Ethionamide (Trecator SC) vs Top TB Drug Alternatives - 2025 Guide
Oct, 26 2025
TB Drug Alternative Decision Guide
Drug Selection Tool
Select your patient's key characteristics to see appropriate alternatives to Ethionamide
Resistance Profile
Patient Factors
Budget Considerations
Quick Takeaways
- Ethionamide is a second‑line TB drug mainly used for multidrug‑resistant cases.
- Newer agents like Bedaquiline and Delamanid offer higher cure rates but cost more.
- Fluoroquinolones (Moxifloxacin, Levofloxacin) are versatile alternatives with good oral bioavailability.
- Side‑effect profiles differ: Ethionamide often causes gastrointestinal upset, while Linezolid can trigger bone‑marrow suppression.
- Choosing an alternative depends on resistance pattern, patient comorbidities, and budget.
When doctors treat multidrug‑resistant tuberculosis (MDR‑TB), Ethionamide is one of the go‑to drugs. Sold as Trecator SC, it works by blocking the bacterial enzyme involved in mycolic‑acid synthesis. While effective, Ethionamide brings a lineup of gastrointestinal and hepatic side effects that make many clinicians ask: are there better options?
Below we compare Ethionamide with the most widely accepted alternatives on the market today. The goal isn’t to pick a “winner” but to give you a clear picture of each drug’s mechanism, typical use, side‑effect profile, drug‑interaction risk, and cost in Australia (2025). Armed with that data, patients and prescribers can decide which regimen fits their clinical and financial situation.
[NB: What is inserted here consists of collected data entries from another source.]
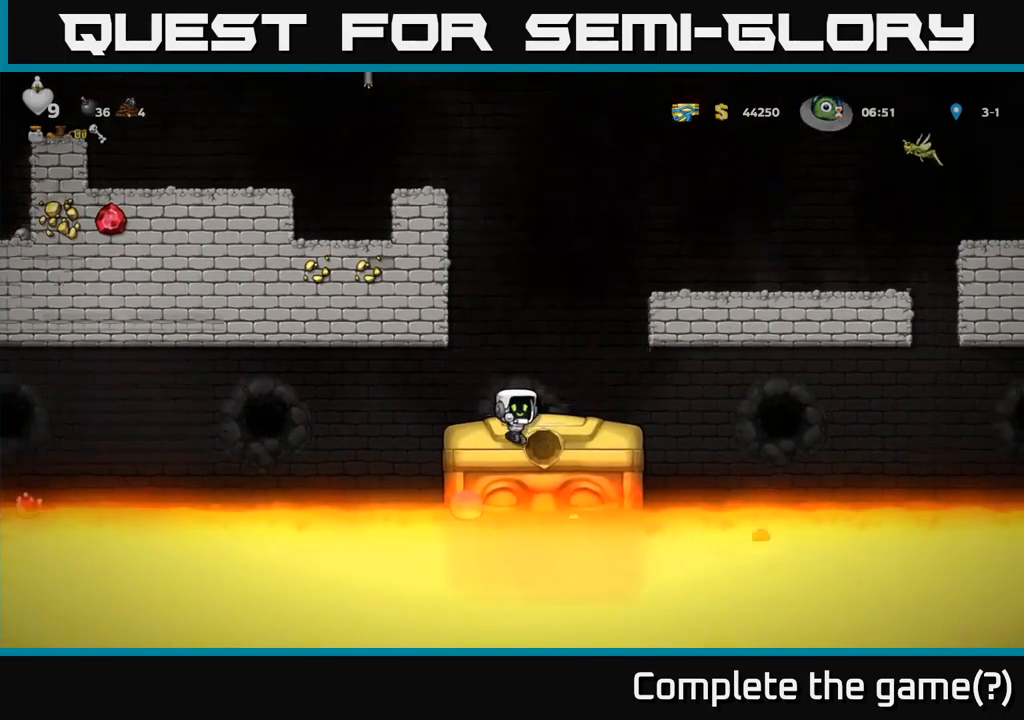
{"buttons": ["L2"], "left_stick": "center", "right_stick": "center", "events": [[150, "L2", "down"], [217, "L2", "up"], [350, "L2", "down"], [434, "L2", "up"], [500, "L2", "down"]]}
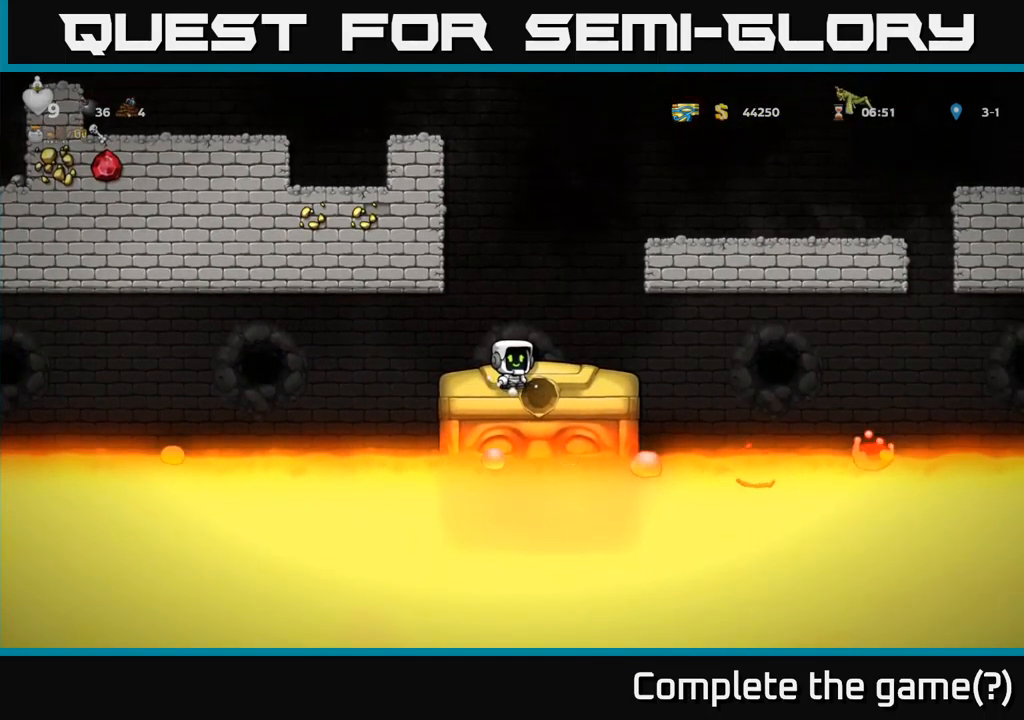
{"buttons": [], "left_stick": "center", "right_stick": "center", "events": [[84, "L2", "up"], [167, "L2", "down"], [267, "L2", "up"], [350, "L2", "down"], [450, "L2", "up"]]}
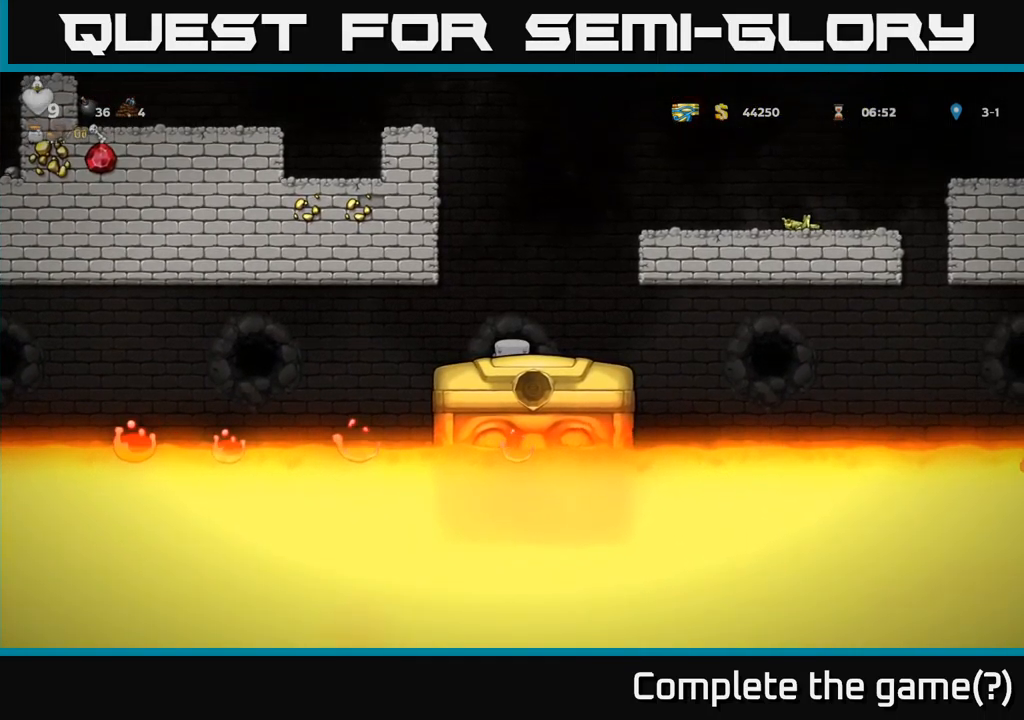
{"buttons": [], "left_stick": "center", "right_stick": "center", "events": [[34, "L2", "down"], [150, "L2", "up"]]}
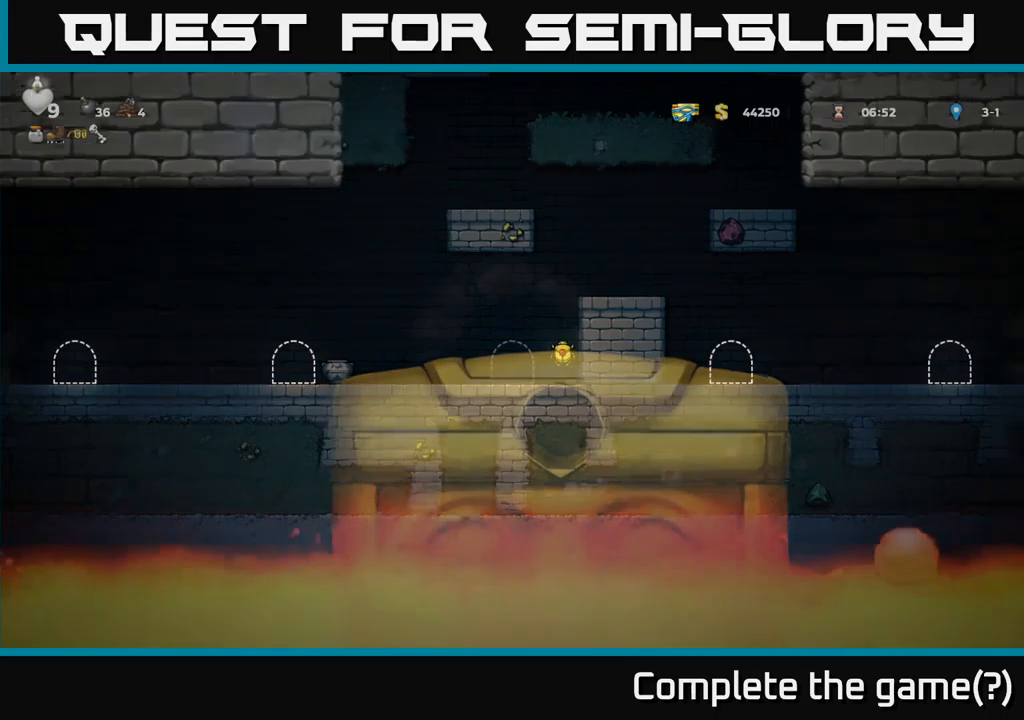
{"buttons": [], "left_stick": "center", "right_stick": "center", "events": []}
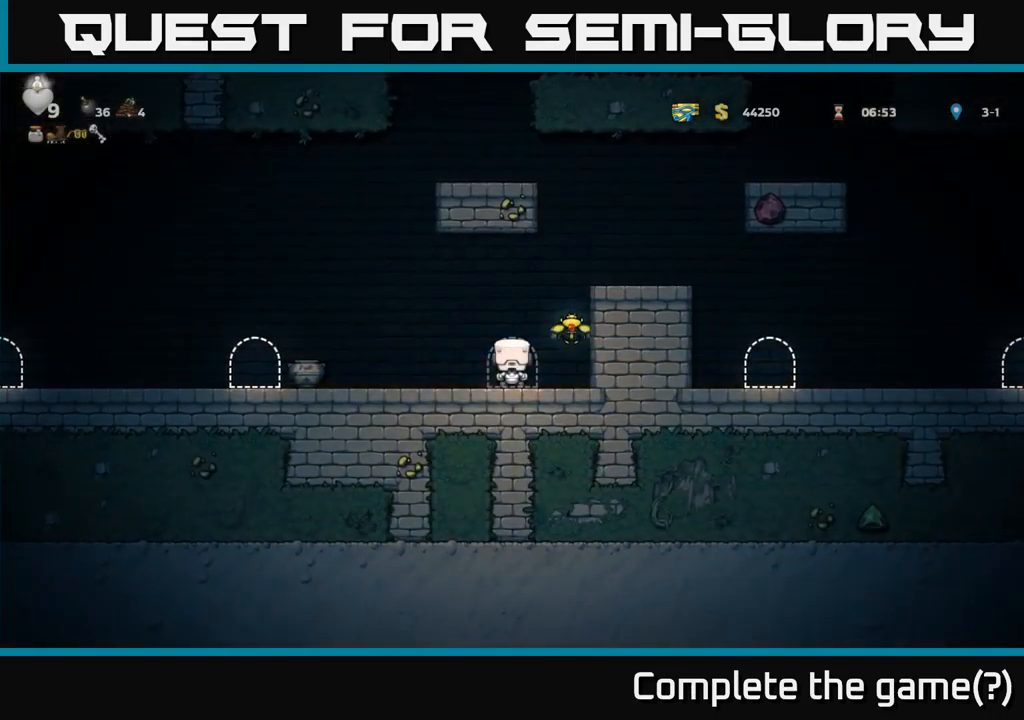
{"buttons": ["DPAD_RIGHT"], "left_stick": "center", "right_stick": "center", "events": [[383, "DPAD_RIGHT", "down"]]}
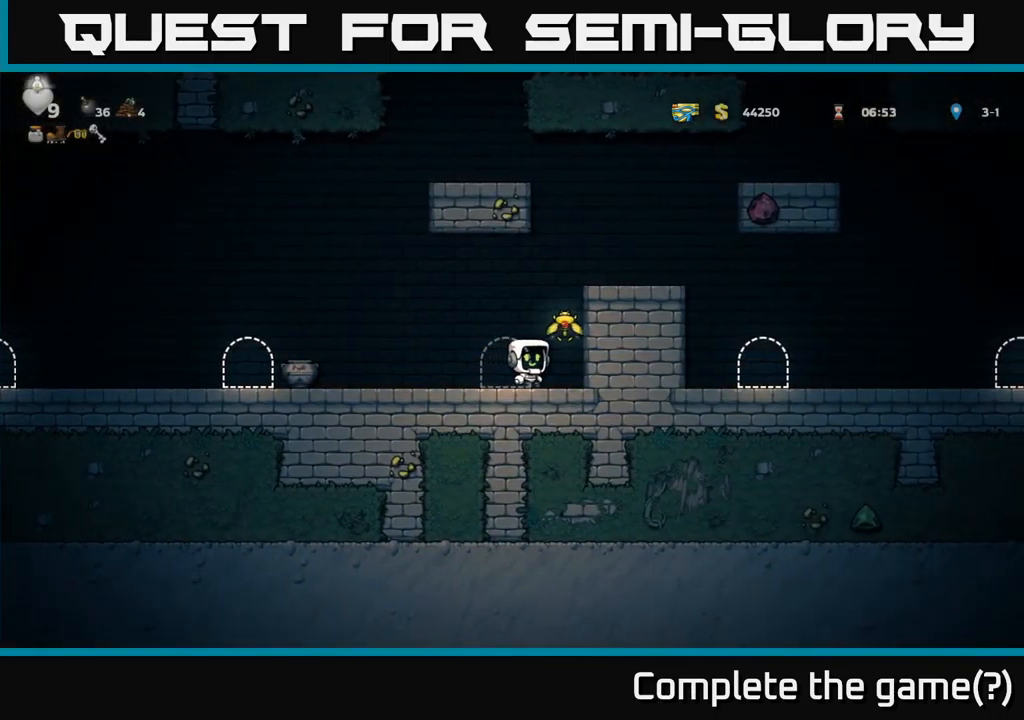
{"buttons": [], "left_stick": "center", "right_stick": "center", "events": [[33, "DPAD_RIGHT", "up"]]}
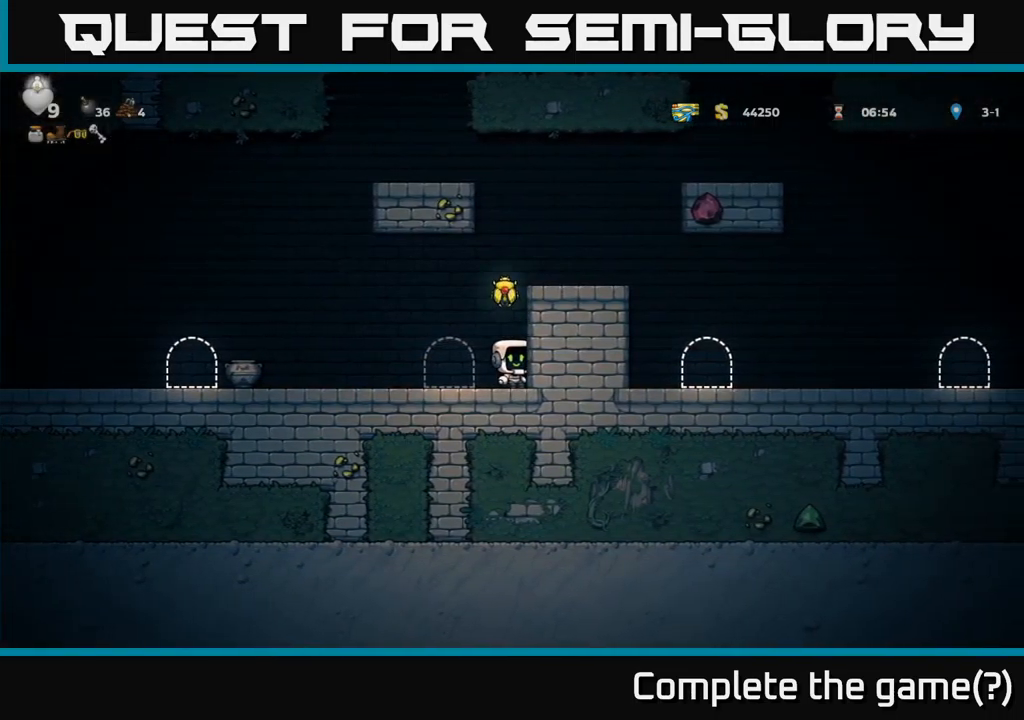
{"buttons": ["DPAD_RIGHT"], "left_stick": "center", "right_stick": "center", "events": [[83, "A", "down"], [350, "DPAD_RIGHT", "down"], [383, "A", "up"]]}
How Ethionamide Works and Who Uses It
Ethionamide is a thioamide that inhibits the enzyme InhA, a key step in mycolic‑acid production for Mycobacterium tuberculosis. It’s classified as a second‑line agent, meaning it’s reserved for cases where first‑line drugs (Isoniazid, Rifampicin, Pyrazinamide, Ethambutol) fail or the strain is resistant.
Typical dosing in adults is 15-20 mg/kg per day, split into two doses. Treatment usually lasts 6-24 months depending on disease severity and sputum conversion. Because it’s available only in a sustained‑release (SC) tablet, adherence can be a challenge.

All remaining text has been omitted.